(ESTRATTO DEL DOCUMENTO)
•••

L'educazione civica deve fornire esempi, perché l'impegno sociale non è da sfigati

La scelta di partecipare a E!State Liberi

Sono tra le prime ad arrivare, così ho tempo di sdraiarmi sul letto e ripensare al motivo per il quale ho deciso di partecipare a questo campo estivo. Ho sempre pensato che l’interesse verso i problemi della realtà in cui viviamo prima o poi debba sfociare nella determinazione a fare qualcosa di concreto per risolverli. Per questo, dopo un incontro nel mio liceo di Milano, ho acceso il computer per iscrivermi a uno dei campi di Libera, E!State Liberi!. Nel campo di Sessa Aurunca erano previste attività manuali, il lavoro nei campi e in cucina, la manutenzione degli edifici e “fare fatica”: mi sembrava il modo più autentico per rendermi utile.
Entro sera sono arrivati tutti gli altri ragazzi: oltre a un gruppo di scout di Bari ce ne sono molti partiti da soli, come me. Ci chiamano “i singoli”, veniamo da tutte le regioni d’Italia. Scopro che l’uomo che mi ha raccolto alla stazione si chiama Simmaco ed è il presidente della cooperativa: ci racconta la storia del territorio ed è subito evidente che coraggio e determinazione sono qualità indispensabili per chi voglia tracciare una strada su un terreno dominato da accordi invisibili e intese silenziose. 

Le giornate trascorrono veloci

Le mattine ci riuniamo alle otto e, guidati dai volontari della cooperativa, che da anni affiancano Simmaco, in gruppi svolgiamo una diversa attività: un giorno dipingo il vecchio magazzino, un giorno affianco i cuochi, un giorno raccolgo pomodori provando sul mio corpo una fatica del tutto nuova. Poi arriva il momento della formazione: ogni sera, due testimoni esterni ci raccontano il loro impegno contro la mafia, il lavoro per l’umanizzazione della detenzione, l’esperienza con tossicodipendenti o malati psichici. Un’altra sera ci viene raccontata la storia di Erasmo, il primo ospite della cooperativa sociale: rinchiuso in un ospedale psichiatrico, è stato integrato all’interno della cooperativa, lontano da quel contesto che ormai lo aveva etichettato come un caso disperato, pericoloso per se stesso e per gli altri; a poco a poco i farmaci non sono stati più necessari e ora Erasmo, che è sordomuto ma sempre sorridente, partecipa alle attività come tutti i volontari. Come lui, molti ospiti che vediamo passeggiare per il bene hanno trovato una famiglia accogliente e priva di pregiudizi.

•••

(DATI RACCOLTI)
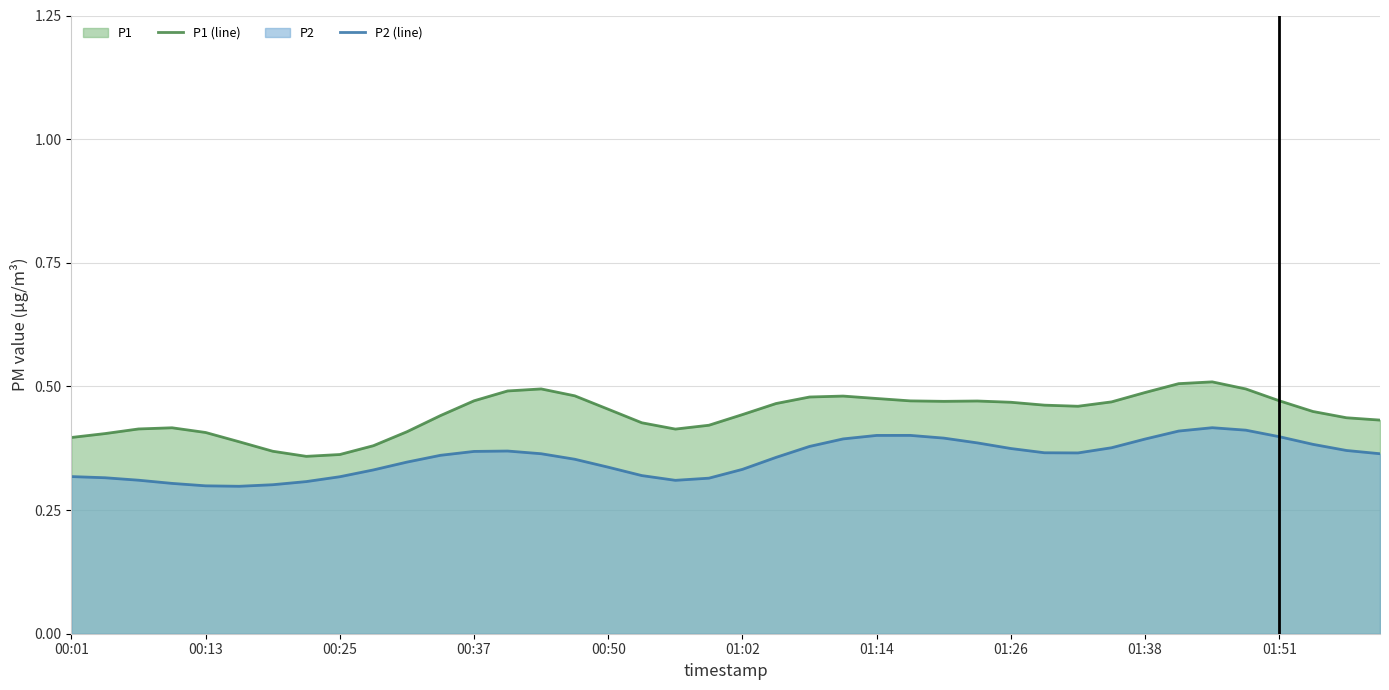

The P1 (line) series shows 0.4 at 00:01. True or false?

True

•••

(PROVA TU)
Ricopia senza alcuna modifica il passo del testo sul campo estivo E!State Liberi che inizia con le parole contenenti "La scelta di" e termina con "per rendermi utile.".

(SOLUZIONE DEL PROBLEMA)
La scelta di partecipare a E!State Liberi

Sono tra le prime ad arrivare, così ho tempo di sdraiarmi sul letto e ripensare al motivo per il quale ho deciso di partecipare a questo campo estivo. Ho sempre pensato che l’interesse verso i problemi della realtà in cui viviamo prima o poi debba sfociare nella determinazione a fare qualcosa di concreto per risolverli. Per questo, dopo un incontro nel mio liceo di Milano, ho acceso il computer per iscrivermi a uno dei campi di Libera, E!State Liberi!. Nel campo di Sessa Aurunca erano previste attività manuali, il lavoro nei campi e in cucina, la manutenzione degli edifici e “fare fatica”: mi sembrava il modo più autentico per rendermi utile.